When Isaacson's book comes out in early October 2014, if anybody says "whatever happened to that web geezer Justin Hall," I'd like to have some hard-earned online wisdom to share with them. I'm 70% done with a short documentary I look forward to sharing free online.

My deadline for this documentary was originally mid-September, to show at the XOXO conference - a celebration of independent internet-enabled creativity. Well, they were nice enough to give me a speaking slot and not a film screening. I have a speech to give this Sunday, and a film to finish for early October.

The last time I gave a speech was at the Game Developers Conference (here's a video episode I produced about the event). I promoted #OGDY - Open Game Data Yes. I wanted to encourage more sharing of experience by people making interactive entertainment. I had a 7 minute timeslot and I scripted my talk and rehearsed it until I had it memorized. Down to the gestures!

The feedback came back from audience members: the talk was polished but soulless.
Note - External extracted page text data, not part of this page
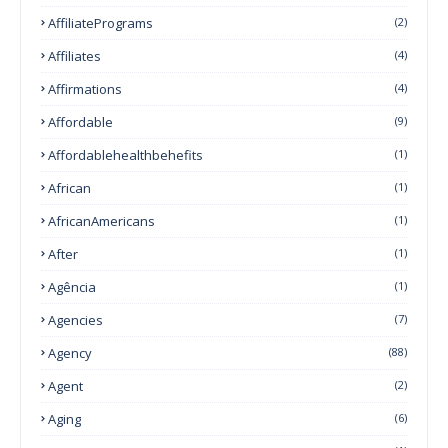
AffiliatePrograms
(2)
Affiliates
(4)
Affirmations
(4)
Affordable
(9)
Affordablehealthbehefits
(1)
African
(1)
AfricanAmericans
(1)
After
(1)
Agência
(1)
Agencies
(7)
Agency
(88)
Agent
(2)
Aging
(6)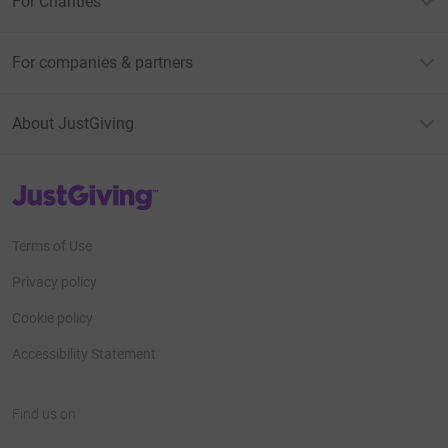
For Charities
For companies & partners
About JustGiving
JustGiving’s homepage
Terms of Use
Privacy policy
Cookie policy
Accessibility Statement
Find us on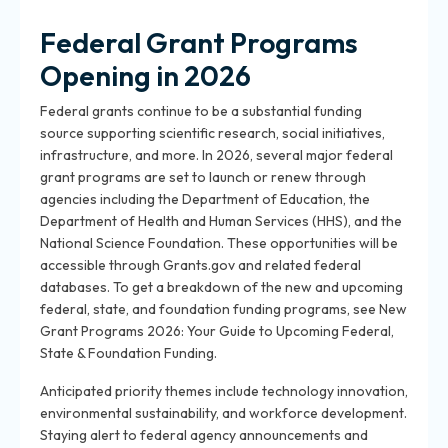
Federal Grant Programs
Opening in 2026
Federal grants continue to be a substantial funding
source supporting scientific research, social initiatives,
infrastructure, and more. In 2026, several major federal
grant programs are set to launch or renew through
agencies including the Department of Education, the
Department of Health and Human Services (HHS), and the
National Science Foundation. These opportunities will be
accessible through Grants.gov and related federal
databases. To get a breakdown of the new and upcoming
federal, state, and foundation funding programs, see New
Grant Programs 2026: Your Guide to Upcoming Federal,
State & Foundation Funding.
Anticipated priority themes include technology innovation,
environmental sustainability, and workforce development.
Staying alert to federal agency announcements and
My point seemed shallow compared to the pompous depth of my presentation style.

"Justin was feeling too self-important in his delivery (wide-eyed stares into the room and pregnant pauses should be followed by something revelatory)."

That feedback had the fortunate effect of making me quite concerned about over-preparing for my XOXO talk. How does one prepare not to over-prepare? With a lot of writing, rewriting, drafts, writing new drafts and throwing away the script.

Fortunately the topic for my talk is the same as the topic for my film - how I've shared myself online, why I failed to live up to my earliest goals, and what I've learned. So I'm steeped in the questions, steeped in the material, and deep in conversations with trusted advisors on how to best digest and spew forth what I've learned.

My strategy has been to rely on an outline instead of a script - easier with 20 minutes, more time to inhabit my ideas in progress. XOXO has filmed and posted their films with weeks of the event, so I look forward to hopefully sharing some footage of my XOXO remarks here.

A chap named Justin McMurray messaged me to apologize to referring to my "crappy green screen" in his DO Lecture about "turning the camera back on the internet". I'm honored by the reference (about 11 minute 20 seconds in), and curious how he snuck a peek in my studio to spy my green screen fabric held aloft by chip-clips.

I appreciate McMurray's message of doing and reflecting, doing and reflecting. I'm a big believer in sharing what I've learned, and what I'm learning from others. As humans alive with language and hungry minds, it's the best we can do to support each other: sharing our truths towards greater understanding. That's what I aim to do up on stage at XOXO!

Sharing knowledge is also what I aim to do with future episodes of the Justin Hall show. I've been immensely cheered to see additional people sign up to support future episodes on Patreon, even during this production pause. The growing monies inspire me to make more and hire others.

I know that making videos is the best way to raise money for making more videos; I have no current strategy to monetize my 20 years of links.net documentary, other than to hope it will send more folks with open wallets towards Patreon.com/justin. After I publish my documentary, I look forward to more interviews, more essays, more questions, more sharing what I've learned as long as I'm alive!